The agency sent the House Oversight Committee 97 pages of documents, but said many had already been shared with the panel chaired by California Republican Rep. Darrell Issa and released publicly.

“We will supplement this response if we identify additional responsive documents,” State Department spokeswoman Jen Psaki said in a statement disclosing that the agency had replied to the subpoena.

The Oversight panel has not been satisfied with explanations so far about how the Obama administration arrived at “talking points” initially drafted by the CIA that were developed to explain events around the attack last September 11 that killed Ambassador Christopher Stevens and three other Americans.

A request from Congress prompted drafting of the “talking points.”

They have become a political flashpoint in a long-running battle between the administration and Republicans, who accuse it of not bolstering security before the attack, of botching the response to it and of misleading the public for political gain less than two months before the November election.

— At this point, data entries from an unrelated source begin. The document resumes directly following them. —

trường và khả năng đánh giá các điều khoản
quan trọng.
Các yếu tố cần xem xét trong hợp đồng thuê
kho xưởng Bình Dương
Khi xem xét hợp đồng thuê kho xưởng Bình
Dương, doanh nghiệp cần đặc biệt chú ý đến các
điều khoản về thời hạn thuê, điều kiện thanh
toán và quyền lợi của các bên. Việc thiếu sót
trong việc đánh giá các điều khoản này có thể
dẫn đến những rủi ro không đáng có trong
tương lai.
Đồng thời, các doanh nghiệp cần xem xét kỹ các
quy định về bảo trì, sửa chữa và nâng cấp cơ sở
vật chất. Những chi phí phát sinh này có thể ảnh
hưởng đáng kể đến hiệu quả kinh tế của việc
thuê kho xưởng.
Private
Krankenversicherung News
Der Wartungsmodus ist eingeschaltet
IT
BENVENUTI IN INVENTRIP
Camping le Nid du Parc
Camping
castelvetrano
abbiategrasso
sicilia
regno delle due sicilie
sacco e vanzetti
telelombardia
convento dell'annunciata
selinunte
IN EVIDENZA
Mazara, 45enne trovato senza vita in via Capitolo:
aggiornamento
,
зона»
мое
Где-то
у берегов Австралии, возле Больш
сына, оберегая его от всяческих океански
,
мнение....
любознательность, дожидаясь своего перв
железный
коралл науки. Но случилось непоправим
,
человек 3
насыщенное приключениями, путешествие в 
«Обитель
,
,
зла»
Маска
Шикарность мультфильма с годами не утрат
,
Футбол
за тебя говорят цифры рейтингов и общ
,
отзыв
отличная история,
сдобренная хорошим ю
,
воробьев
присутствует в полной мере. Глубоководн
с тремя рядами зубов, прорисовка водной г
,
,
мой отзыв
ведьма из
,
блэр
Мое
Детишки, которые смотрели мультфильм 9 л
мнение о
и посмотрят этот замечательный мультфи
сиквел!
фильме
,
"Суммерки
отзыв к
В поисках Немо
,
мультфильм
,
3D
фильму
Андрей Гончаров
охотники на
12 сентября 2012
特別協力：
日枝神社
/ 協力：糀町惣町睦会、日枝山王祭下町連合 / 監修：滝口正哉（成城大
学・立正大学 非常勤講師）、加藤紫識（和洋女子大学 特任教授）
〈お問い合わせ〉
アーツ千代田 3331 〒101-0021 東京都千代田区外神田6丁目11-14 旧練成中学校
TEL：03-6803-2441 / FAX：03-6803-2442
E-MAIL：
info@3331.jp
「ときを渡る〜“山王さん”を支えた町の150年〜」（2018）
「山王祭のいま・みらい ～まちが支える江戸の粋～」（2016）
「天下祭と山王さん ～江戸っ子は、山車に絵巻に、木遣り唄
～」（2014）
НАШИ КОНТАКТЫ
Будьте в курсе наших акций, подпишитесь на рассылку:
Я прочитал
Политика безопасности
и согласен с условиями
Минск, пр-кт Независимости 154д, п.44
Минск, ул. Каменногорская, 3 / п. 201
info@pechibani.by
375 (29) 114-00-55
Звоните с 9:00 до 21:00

The GOP suggests the administration removed specific terror references and stuck to an explanation advanced by U.N. Ambassador Susan Rice in television appearances — later proved untrue — that the attack was the result of a spontaneous demonstration over an anti-Muslim film that was produced in the United States.

The White House and its allies in Congress have said any confusion and conflicting information in the early hours and days after the assault stemmed from the “fog of war,” not any deliberate effort to mislead the public.

The Oversight subpoena sought documents and communications from 10 current and former State Department officials that refer or relate to the “talking points.”

Psaki said the State Department spent “countless additional hours re-reviewing” information and provided the panel with documents “that we have identified in searching for records up to the time of Ambassador Rice’s television appearance.”

She said the State Department since December has “demonstrated an unprecedented degree of cooperation with Congress” on the Benghazi issue by taking part in eight hearings and participating in 35 briefings for lawmakers and staff.

“We have accommodated previous requests for information from the House Oversight Committee by providing 25,000 pages of documents for their review,” she said.